Nach Informations- und Planungsgesprächen wurde im Mai 2014 das BGF-Projekt mit einer Workshopgruppe gestartet.

Dabei wurden die Teilnehmer/innen über den Projektverlauf informiert und eine Mitarbeiterbefragung mittels KFZA-Fragebogen durchgeführt.

Mit der Unterzeichnung der BGF-Charta bekennt sich das Unternehmen dazu, sich an den zentralen Merkmalen der Betrieblichen Gesundheitsförderung zu orientieren.

Das Führungskräftecoaching und die Gesundheitsworkshops bot den  Mitarbeiter/innen die Möglichkeit, gemeinsam mit den Moderatoren der NÖGKK die gesundheitsförderlichen und –belastenden Faktoren des Arbeitsalltages aufzuzeigen um anschließend Änderungs-vorschläge und Lösungsansätze zu erarbeiten.
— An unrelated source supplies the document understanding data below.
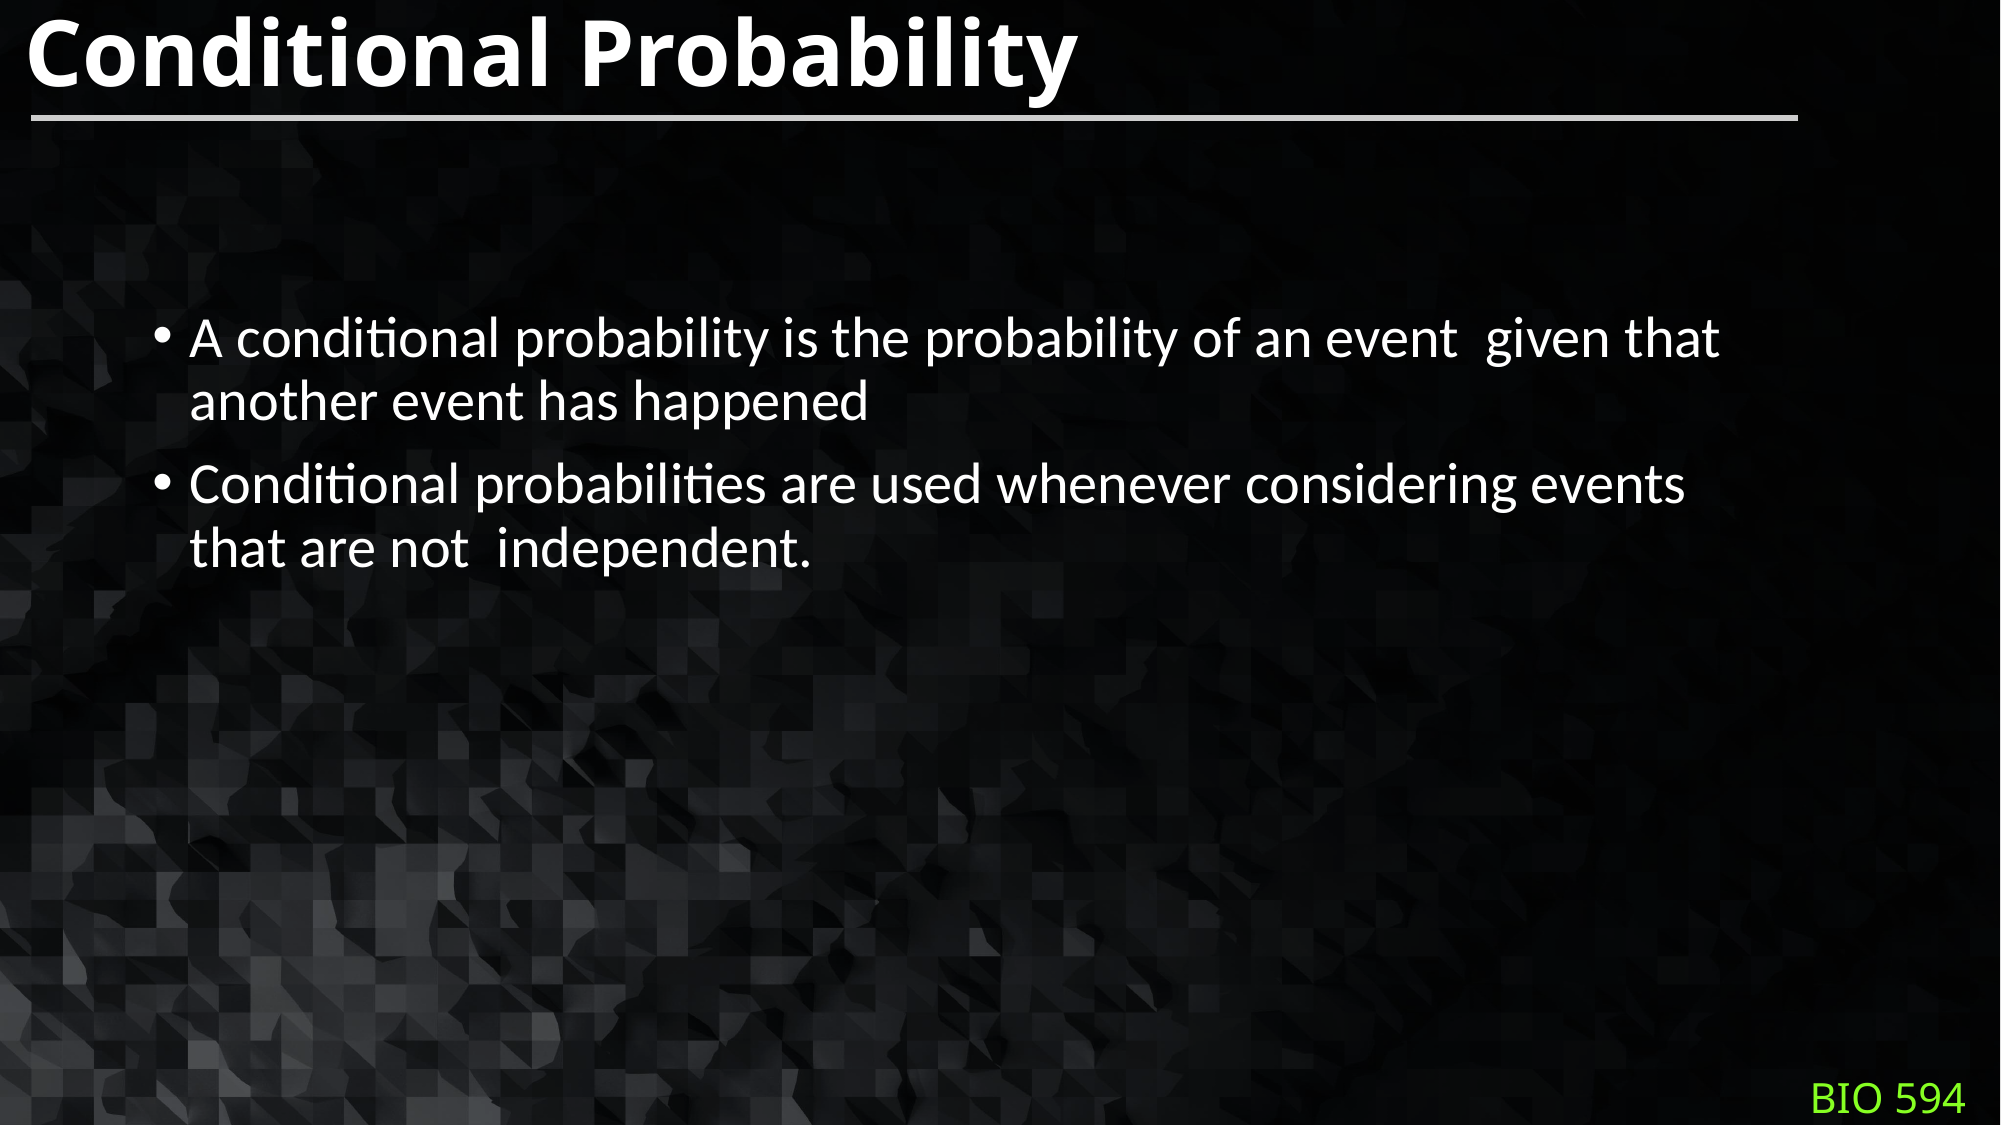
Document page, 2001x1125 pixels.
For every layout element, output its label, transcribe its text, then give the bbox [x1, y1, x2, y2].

picture [0, 0, 2001, 1125]
title Conditional Probability [9, 0, 1655, 218]
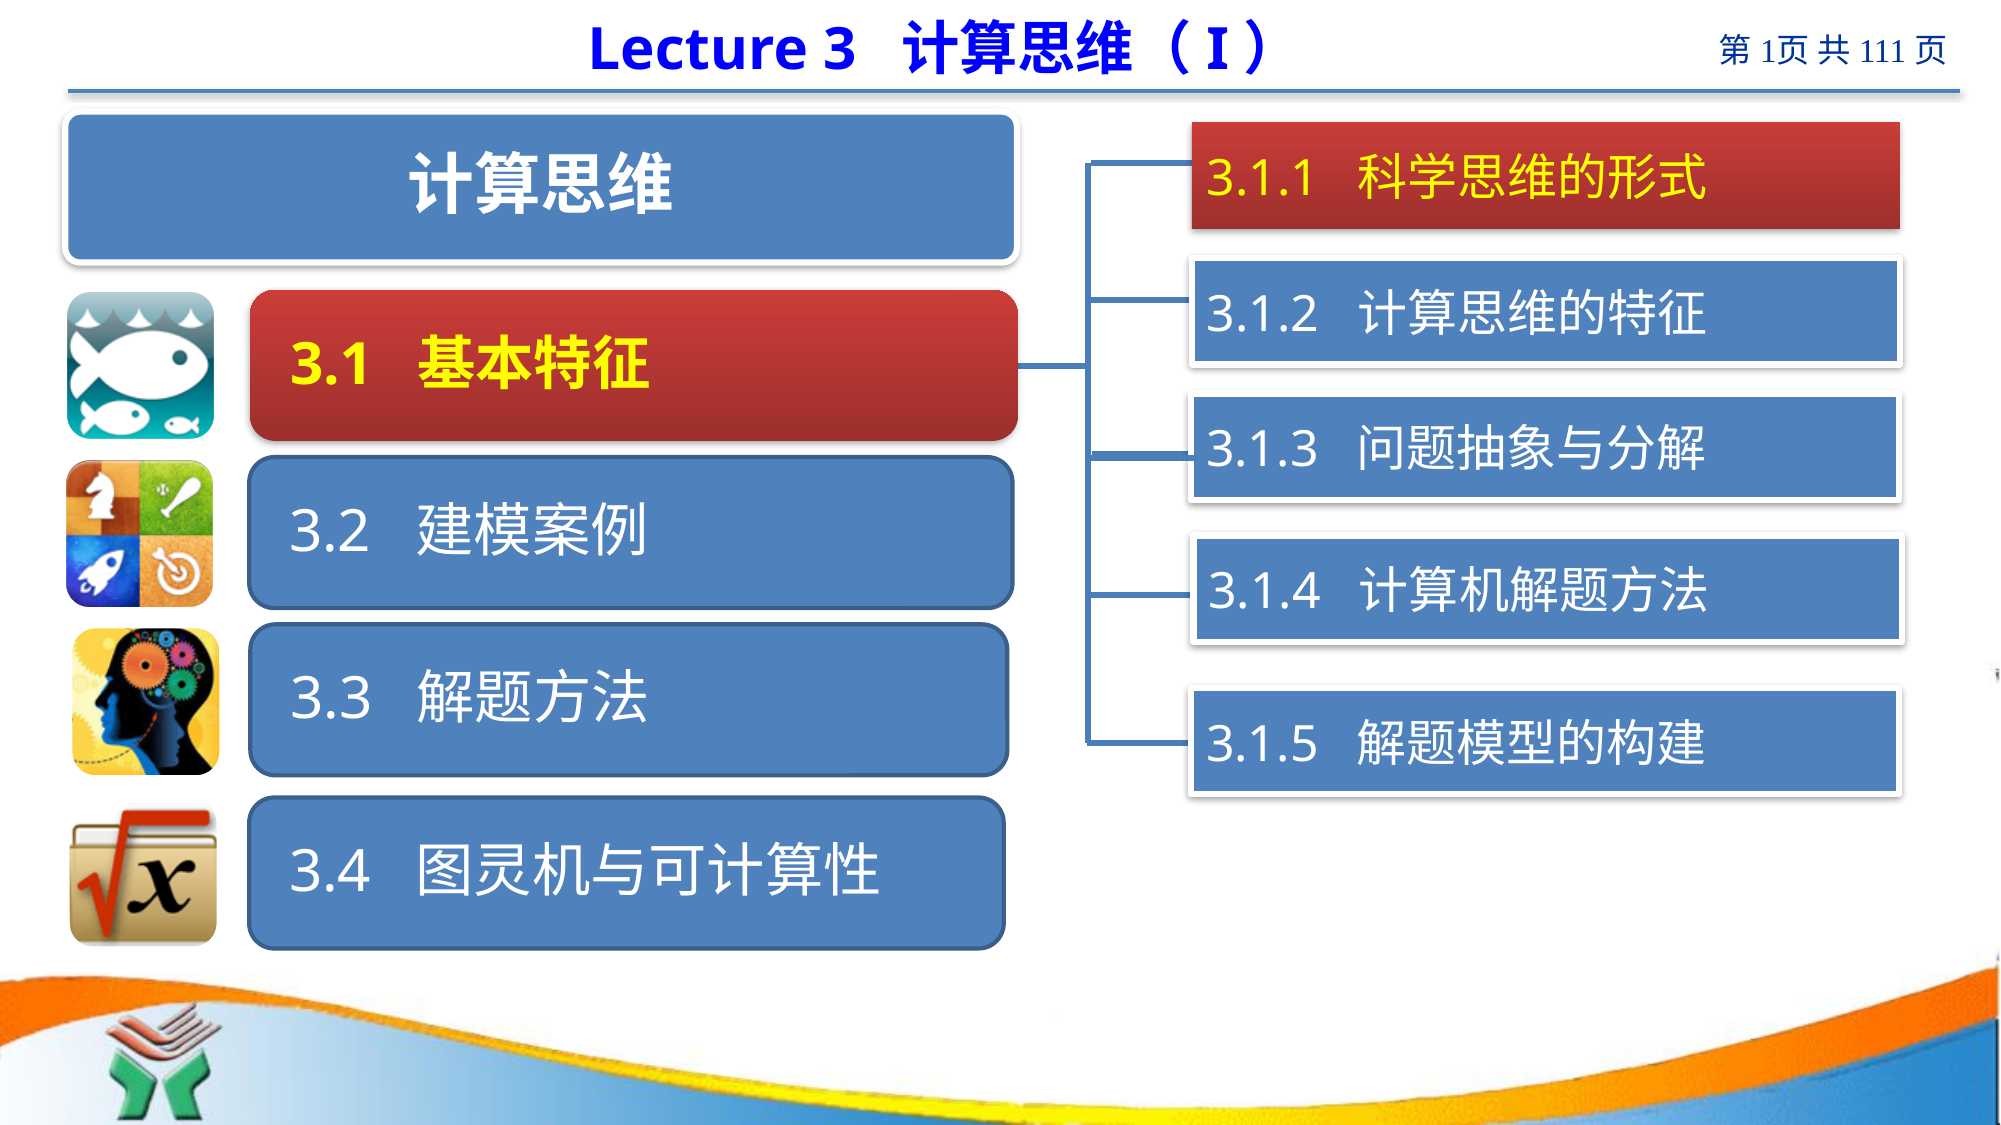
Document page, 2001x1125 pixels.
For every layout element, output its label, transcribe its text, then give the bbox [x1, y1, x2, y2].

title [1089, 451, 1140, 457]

Die Ergebnisse daraus wurden im  Zusammenführungs-Workshop zwischen den Führungskräften und Workshopteilnehmer/innen besprochen und ein Maßnahmenkatalog erarbeitet. Das Ziel dabei war die Konsensfindung und das Festlegen von konkreten, umsetzungsreifen Handlungsschritten.
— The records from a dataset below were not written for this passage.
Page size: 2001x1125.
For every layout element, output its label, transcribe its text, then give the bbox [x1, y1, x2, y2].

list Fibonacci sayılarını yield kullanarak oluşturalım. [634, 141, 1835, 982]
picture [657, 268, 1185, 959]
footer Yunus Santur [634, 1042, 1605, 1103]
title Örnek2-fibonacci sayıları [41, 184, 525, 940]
Die Evaluierungsgespräche sowie die zweite durchgeführte Mitarbeiterbefragung ergaben unter Berücksichtigung der Zielsetzung durch nunmehr gegebene spezifische Verantwortlichkeiten eine deutliche Steigerung beim Handlungsspielraum und der Vielseitigkeit der Tätigkeit. Durch die Einführung von regelmäßigen Teamtreffen konnte bei der Kommunikations- und Besprechungskultur eine erhöhte Arbeitszufriedenheit erzielt werden. Das positive Ergebnis wurde zudem durch die 68 %-ige Umsetzung von verhaltens- und verhältnisorientierten Maßnahmen aufgrund der im Gesundheitscoaching erarbeiteten Lösungs- und Änderungsvorschläge zu Belastungen des Arbeitsalltages erreicht.

Der Dienstgeber hat nunmehr das Ansuchen um Zuerkennung des Gütesiegels „Betriebliche Gesundheitsförderung“ des Österreichischen Netzwerkes für Betriebliche Gesundheitsförderung gestellt.